Theoretical investigation on structural, functional and epitope of a 12 kDa excretory-secretory protein from Toxoplasma gondii

Toxoplasma gondii is an intracellular coccidian parasite that causes toxoplasmosis. It was estimated that more than one third of the world population is infected by T. gondii, and the disease is critical in fetuses and immunosuppressed patients. Thus, early detection is crucial for disease diagnosis and therapy. However, the current available toxoplasmosis diagnostic tests vary in their accuracy and the better ones are costly.

An earlier published work discovered a highly antigenic 12?kDa excretory-secretory (ES) protein of T. gondii which may potentially be used for the development of an antigen detection test for toxoplasmosis. However, the three-dimensional structure of the protein is unknown.

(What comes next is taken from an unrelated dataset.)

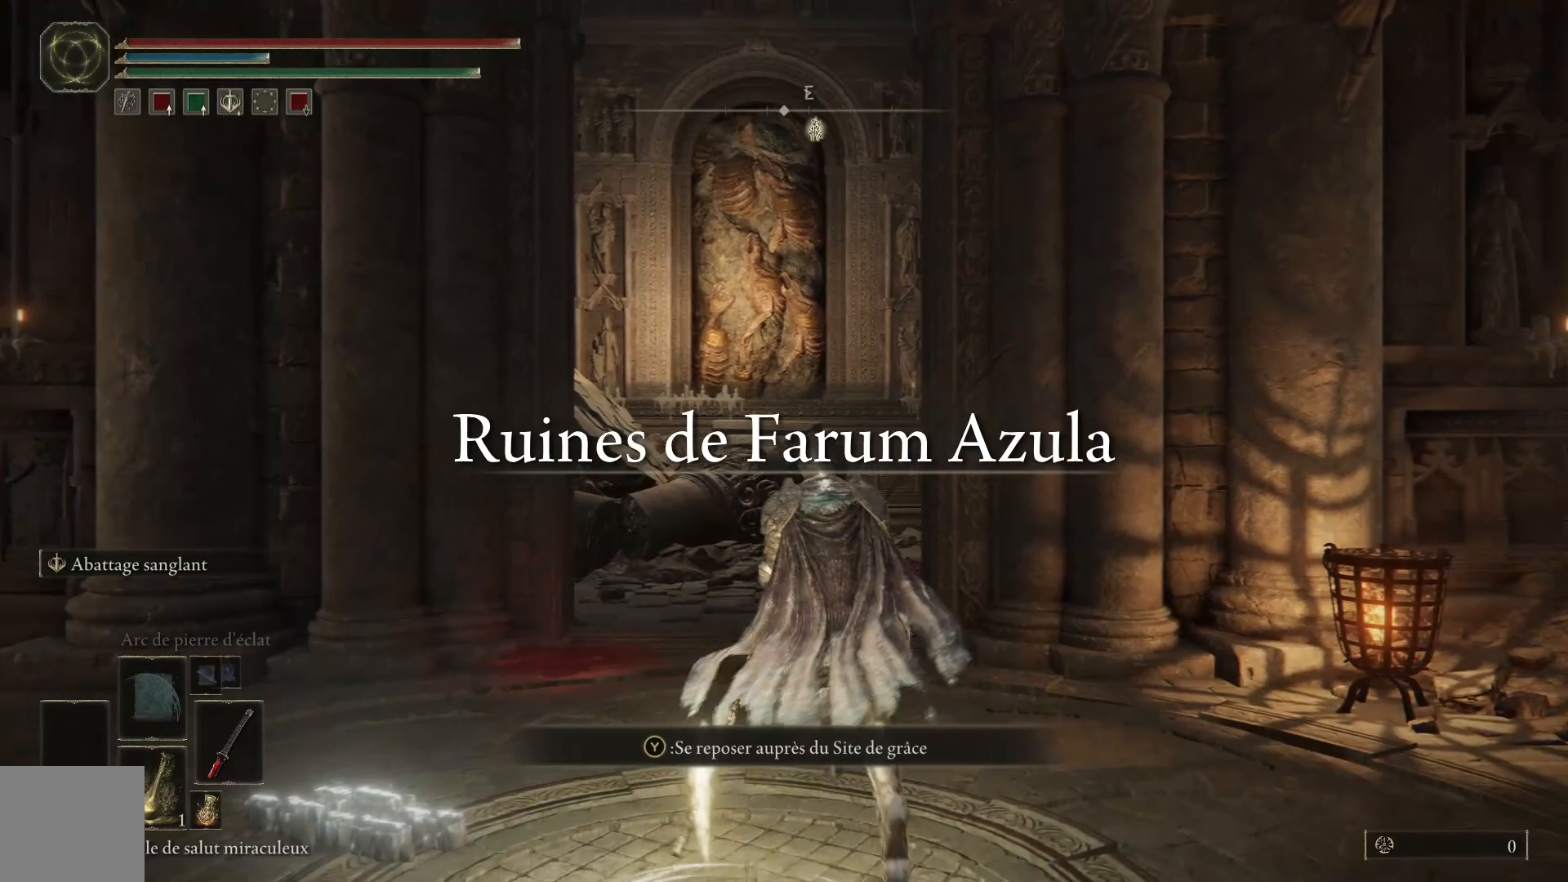
{"buttons": ["B"], "left_stick": "up-left", "right_stick": "center", "events": [[433, "left_stick", "up-left"]]}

Since epitope identification is important prior to designing of a specific antibody for an antigen-detection based diagnostic test, the structural elucidation of this protein is essential. In this study, we constructed a three dimensional model of the 12?kDa ES protein. The built structure possesses a thioredoxin backbone which consists of four α-helices flanking five β-strands at the center. Three potential epitopes (6–8 residues) which can be combined into one “single” epitope have been identified from the built structure as the most potential antibody binding site.

Together with specific antibody design, this work could contribute towards future development of an antigen detection test for toxoplasmosis.